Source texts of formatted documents
_____
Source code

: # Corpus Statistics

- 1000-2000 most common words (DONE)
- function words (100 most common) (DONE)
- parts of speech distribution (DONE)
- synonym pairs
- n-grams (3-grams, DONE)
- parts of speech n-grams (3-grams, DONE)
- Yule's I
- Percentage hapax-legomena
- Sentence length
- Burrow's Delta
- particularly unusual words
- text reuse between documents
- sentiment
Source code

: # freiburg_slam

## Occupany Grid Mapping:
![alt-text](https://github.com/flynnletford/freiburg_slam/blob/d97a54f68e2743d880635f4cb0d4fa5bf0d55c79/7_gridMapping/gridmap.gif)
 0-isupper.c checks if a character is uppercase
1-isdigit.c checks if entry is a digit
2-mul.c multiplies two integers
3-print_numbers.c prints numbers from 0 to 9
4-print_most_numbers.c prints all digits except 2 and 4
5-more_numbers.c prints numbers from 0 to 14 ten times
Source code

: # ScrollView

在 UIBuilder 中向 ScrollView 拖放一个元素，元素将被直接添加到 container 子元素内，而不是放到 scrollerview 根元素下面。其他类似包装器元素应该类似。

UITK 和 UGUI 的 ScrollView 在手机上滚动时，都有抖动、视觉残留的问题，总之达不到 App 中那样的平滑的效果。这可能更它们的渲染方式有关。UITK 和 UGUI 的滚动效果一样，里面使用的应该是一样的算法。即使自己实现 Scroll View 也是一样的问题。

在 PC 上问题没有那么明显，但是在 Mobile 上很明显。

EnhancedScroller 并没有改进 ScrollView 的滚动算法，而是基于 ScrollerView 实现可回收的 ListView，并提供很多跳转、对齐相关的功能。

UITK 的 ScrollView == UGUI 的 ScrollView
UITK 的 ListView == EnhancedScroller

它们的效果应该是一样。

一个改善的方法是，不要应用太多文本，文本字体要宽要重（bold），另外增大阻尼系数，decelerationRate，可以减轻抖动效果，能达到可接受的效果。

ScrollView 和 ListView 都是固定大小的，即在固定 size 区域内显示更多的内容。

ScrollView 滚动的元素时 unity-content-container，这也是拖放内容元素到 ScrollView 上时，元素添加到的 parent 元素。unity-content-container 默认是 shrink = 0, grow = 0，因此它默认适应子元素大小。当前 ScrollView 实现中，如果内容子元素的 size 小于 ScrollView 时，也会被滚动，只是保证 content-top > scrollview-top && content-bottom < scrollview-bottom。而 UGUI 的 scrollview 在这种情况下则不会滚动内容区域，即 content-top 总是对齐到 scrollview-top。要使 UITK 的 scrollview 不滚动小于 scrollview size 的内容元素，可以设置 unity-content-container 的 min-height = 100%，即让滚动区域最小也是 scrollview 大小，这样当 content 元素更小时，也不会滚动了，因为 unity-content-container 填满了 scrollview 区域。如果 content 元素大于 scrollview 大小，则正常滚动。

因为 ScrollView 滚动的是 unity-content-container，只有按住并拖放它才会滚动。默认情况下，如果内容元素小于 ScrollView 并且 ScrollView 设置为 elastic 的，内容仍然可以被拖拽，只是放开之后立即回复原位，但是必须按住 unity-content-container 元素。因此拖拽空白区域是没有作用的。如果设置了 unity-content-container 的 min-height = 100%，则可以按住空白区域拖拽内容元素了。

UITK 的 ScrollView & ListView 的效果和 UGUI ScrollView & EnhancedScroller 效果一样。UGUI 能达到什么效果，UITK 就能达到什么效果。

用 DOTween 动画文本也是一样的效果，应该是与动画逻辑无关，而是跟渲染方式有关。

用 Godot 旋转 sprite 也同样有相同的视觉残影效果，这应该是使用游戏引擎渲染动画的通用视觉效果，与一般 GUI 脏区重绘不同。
_____
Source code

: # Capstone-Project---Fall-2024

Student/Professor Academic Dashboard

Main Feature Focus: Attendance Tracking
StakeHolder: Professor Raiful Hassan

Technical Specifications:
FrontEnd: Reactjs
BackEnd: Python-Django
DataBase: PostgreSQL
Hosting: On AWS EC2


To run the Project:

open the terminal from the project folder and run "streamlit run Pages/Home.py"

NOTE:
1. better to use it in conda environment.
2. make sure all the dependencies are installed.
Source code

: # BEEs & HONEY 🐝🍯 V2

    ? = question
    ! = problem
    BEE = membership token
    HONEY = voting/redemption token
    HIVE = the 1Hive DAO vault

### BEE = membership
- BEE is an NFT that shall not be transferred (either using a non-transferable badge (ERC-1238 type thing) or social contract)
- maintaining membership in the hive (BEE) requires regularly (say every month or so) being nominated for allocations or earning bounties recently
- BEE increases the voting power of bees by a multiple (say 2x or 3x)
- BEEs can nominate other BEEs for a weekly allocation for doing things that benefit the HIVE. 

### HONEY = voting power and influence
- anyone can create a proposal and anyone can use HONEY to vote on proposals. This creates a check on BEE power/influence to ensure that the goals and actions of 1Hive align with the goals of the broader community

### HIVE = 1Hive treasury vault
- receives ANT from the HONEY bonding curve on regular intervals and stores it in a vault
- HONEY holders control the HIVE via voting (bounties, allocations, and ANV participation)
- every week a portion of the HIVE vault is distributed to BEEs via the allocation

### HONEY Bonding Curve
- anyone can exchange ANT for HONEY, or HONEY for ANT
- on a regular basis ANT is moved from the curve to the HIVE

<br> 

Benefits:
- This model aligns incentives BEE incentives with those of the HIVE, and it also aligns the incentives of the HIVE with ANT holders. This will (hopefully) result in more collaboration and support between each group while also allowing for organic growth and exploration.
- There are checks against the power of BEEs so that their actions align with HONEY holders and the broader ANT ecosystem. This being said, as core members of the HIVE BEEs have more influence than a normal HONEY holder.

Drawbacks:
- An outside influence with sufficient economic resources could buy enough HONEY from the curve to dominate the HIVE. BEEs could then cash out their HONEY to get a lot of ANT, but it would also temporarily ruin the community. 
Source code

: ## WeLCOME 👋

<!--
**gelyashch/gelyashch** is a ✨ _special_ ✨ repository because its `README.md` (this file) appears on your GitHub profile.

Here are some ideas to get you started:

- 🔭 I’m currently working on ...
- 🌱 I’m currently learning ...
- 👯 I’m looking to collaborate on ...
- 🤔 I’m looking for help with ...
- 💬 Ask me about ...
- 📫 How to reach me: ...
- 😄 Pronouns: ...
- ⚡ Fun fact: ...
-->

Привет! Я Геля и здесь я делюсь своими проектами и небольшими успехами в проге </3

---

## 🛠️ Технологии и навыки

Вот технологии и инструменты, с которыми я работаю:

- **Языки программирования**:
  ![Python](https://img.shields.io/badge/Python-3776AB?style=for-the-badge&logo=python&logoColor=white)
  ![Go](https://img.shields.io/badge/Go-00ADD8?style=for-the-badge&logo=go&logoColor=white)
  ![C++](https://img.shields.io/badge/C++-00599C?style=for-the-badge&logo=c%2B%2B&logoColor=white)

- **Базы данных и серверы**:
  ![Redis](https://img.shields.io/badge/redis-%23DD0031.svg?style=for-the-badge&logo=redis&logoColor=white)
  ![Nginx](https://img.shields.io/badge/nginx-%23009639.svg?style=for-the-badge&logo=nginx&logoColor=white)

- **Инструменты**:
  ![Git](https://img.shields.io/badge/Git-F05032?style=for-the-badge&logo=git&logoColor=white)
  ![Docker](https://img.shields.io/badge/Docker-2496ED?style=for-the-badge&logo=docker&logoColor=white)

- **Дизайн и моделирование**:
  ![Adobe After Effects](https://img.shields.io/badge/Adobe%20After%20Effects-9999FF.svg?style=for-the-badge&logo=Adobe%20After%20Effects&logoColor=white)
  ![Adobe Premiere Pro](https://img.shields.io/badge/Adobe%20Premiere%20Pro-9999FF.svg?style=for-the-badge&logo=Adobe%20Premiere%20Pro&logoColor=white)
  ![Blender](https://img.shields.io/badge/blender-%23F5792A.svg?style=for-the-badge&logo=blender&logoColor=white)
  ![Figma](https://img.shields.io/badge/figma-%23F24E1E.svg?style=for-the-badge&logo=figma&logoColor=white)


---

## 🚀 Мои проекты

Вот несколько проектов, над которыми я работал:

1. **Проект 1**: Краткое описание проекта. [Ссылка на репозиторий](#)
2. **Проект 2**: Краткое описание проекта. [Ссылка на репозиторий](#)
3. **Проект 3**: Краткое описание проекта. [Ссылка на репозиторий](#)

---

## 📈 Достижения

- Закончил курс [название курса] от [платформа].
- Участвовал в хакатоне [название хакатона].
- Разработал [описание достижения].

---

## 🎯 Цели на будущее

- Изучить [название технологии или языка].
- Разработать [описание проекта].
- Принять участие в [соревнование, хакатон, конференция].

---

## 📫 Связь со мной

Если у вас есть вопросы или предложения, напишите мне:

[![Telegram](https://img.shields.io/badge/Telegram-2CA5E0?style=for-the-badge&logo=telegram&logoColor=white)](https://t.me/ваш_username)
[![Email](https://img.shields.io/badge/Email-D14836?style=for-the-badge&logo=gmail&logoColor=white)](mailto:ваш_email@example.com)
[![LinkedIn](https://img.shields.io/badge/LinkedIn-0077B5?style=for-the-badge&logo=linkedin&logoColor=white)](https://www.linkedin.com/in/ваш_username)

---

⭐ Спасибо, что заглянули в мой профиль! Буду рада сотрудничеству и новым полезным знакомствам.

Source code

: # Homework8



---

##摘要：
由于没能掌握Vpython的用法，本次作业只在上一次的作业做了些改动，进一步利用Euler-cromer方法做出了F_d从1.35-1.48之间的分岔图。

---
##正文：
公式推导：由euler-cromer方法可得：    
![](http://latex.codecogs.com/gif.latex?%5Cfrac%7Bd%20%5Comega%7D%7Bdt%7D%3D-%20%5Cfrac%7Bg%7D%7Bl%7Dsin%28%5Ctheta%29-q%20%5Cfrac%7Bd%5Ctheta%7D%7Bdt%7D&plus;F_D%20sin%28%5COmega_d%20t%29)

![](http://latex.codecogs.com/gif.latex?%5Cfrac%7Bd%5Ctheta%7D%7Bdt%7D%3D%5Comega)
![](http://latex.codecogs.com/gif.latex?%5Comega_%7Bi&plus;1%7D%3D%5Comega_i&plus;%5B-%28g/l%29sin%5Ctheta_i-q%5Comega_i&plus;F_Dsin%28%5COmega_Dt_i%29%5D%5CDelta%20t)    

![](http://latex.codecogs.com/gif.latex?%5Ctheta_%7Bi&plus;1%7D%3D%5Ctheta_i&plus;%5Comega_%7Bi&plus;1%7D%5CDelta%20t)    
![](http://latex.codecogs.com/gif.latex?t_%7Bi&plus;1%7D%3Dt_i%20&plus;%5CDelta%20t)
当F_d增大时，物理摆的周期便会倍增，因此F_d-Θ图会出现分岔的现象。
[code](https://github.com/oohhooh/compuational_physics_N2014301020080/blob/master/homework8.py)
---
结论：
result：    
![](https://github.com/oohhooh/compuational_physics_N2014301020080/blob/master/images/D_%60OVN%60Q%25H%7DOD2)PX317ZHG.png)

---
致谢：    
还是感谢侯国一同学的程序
_____
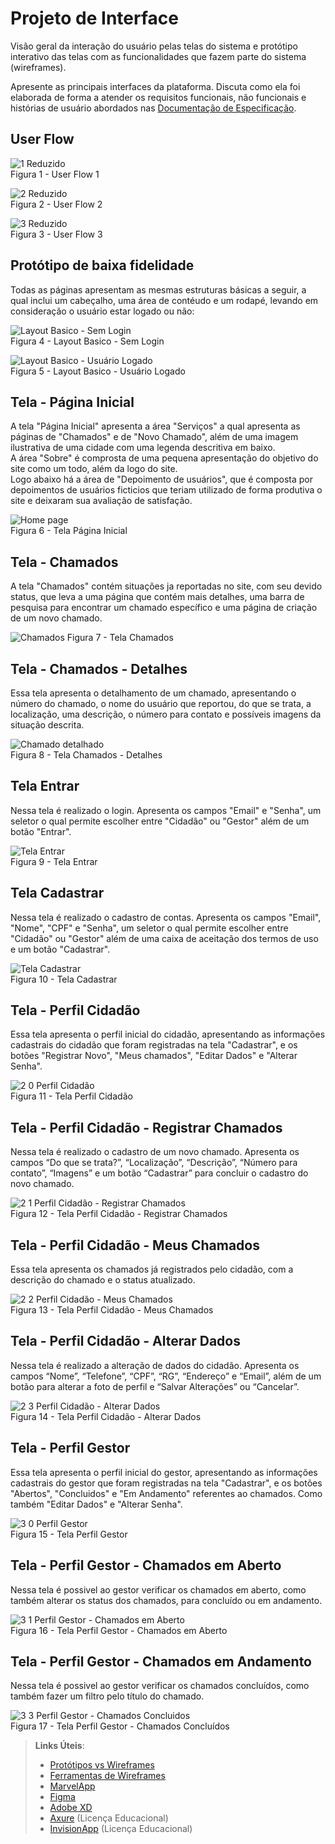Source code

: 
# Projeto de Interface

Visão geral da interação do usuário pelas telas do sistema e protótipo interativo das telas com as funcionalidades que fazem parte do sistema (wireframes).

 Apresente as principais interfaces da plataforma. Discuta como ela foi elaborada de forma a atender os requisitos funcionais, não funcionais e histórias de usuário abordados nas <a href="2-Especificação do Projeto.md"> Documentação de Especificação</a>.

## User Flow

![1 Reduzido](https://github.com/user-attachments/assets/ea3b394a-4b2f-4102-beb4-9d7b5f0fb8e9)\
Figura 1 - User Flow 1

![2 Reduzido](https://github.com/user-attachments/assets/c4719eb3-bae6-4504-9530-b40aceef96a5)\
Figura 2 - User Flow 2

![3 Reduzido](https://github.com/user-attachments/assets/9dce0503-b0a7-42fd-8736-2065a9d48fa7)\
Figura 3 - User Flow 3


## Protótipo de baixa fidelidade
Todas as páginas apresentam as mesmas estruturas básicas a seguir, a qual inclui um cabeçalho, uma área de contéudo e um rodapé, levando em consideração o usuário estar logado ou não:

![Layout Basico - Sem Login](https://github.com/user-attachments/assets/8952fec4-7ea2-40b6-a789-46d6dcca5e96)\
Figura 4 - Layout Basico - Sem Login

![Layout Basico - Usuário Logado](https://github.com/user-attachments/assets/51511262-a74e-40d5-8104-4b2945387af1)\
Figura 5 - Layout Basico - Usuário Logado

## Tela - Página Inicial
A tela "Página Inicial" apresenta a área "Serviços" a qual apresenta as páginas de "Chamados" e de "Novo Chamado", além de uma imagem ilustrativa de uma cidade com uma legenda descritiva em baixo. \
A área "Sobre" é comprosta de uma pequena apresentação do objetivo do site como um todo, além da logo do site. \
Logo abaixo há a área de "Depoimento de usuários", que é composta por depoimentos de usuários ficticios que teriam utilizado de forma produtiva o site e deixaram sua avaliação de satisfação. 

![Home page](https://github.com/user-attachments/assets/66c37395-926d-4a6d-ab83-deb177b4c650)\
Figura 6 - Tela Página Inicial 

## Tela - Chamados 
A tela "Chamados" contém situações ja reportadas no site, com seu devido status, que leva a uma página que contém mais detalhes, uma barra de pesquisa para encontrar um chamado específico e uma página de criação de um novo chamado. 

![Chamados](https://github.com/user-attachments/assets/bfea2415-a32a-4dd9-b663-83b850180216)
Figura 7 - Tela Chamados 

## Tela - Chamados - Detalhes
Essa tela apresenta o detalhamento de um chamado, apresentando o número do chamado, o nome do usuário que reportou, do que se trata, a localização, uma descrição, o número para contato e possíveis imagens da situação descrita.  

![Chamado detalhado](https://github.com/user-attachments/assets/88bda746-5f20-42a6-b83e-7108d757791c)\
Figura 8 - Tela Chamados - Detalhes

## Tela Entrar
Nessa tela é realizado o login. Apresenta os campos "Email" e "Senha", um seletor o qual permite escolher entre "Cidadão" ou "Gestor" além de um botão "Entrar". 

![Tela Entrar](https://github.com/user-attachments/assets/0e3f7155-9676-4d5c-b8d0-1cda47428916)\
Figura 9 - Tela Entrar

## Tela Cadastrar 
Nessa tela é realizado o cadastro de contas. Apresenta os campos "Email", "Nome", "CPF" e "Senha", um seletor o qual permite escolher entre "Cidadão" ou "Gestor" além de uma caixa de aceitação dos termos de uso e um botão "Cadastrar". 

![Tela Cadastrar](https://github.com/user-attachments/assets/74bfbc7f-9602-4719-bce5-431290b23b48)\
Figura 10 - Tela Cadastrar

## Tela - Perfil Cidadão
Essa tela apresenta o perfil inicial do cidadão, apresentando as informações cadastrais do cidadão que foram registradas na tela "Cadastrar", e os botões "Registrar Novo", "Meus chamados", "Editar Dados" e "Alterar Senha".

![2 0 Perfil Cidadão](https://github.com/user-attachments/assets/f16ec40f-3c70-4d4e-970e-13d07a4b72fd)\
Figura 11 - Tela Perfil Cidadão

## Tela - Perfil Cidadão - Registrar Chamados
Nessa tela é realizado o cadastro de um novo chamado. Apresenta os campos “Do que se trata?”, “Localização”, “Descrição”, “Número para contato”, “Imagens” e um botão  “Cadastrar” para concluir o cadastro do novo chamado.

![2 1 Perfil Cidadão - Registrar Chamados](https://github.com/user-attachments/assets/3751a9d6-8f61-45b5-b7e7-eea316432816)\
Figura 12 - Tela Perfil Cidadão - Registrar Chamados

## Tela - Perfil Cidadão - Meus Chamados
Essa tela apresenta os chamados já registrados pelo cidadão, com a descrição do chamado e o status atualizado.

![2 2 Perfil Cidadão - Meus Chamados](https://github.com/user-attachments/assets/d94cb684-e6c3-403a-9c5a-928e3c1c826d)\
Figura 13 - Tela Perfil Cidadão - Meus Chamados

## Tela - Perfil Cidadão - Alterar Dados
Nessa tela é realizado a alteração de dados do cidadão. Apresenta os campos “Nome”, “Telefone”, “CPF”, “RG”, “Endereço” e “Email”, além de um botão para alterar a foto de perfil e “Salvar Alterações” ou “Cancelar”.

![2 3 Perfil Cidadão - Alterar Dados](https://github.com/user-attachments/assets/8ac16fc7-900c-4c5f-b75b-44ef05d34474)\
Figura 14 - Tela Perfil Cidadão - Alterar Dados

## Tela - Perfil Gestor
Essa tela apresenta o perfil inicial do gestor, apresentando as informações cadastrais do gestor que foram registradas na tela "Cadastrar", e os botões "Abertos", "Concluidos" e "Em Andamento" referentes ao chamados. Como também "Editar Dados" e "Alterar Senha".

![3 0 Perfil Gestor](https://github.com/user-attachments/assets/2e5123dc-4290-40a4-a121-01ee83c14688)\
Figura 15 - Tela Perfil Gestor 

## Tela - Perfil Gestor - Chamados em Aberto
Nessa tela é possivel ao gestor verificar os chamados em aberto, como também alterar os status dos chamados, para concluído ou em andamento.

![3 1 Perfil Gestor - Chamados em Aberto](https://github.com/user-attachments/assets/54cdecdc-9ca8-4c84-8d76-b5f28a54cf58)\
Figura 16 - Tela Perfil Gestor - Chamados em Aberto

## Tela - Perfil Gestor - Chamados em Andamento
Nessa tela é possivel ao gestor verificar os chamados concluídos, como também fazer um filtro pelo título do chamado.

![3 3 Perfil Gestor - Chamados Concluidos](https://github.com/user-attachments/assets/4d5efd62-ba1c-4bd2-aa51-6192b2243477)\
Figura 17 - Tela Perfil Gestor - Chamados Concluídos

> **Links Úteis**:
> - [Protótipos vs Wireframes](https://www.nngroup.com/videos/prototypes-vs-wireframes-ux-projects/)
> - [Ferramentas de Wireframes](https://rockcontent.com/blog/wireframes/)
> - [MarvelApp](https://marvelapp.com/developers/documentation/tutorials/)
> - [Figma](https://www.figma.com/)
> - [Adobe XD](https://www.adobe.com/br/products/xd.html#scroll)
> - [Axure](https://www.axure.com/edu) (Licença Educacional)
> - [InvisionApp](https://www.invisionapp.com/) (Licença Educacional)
_____
Exercise objective:
Scan the entries above for the line containing "BEE = membership token", and copy it and all lines after it exactly, down to and including the line containing "- BEE is an".

Exercise output:
    BEE = membership token
    HONEY = voting/redemption token
    HIVE = the 1Hive DAO vault

### BEE = membership
- BEE is an NFT that shall not be transferred (either using a non-transferable badge (ERC-1238 type thing) or social contract)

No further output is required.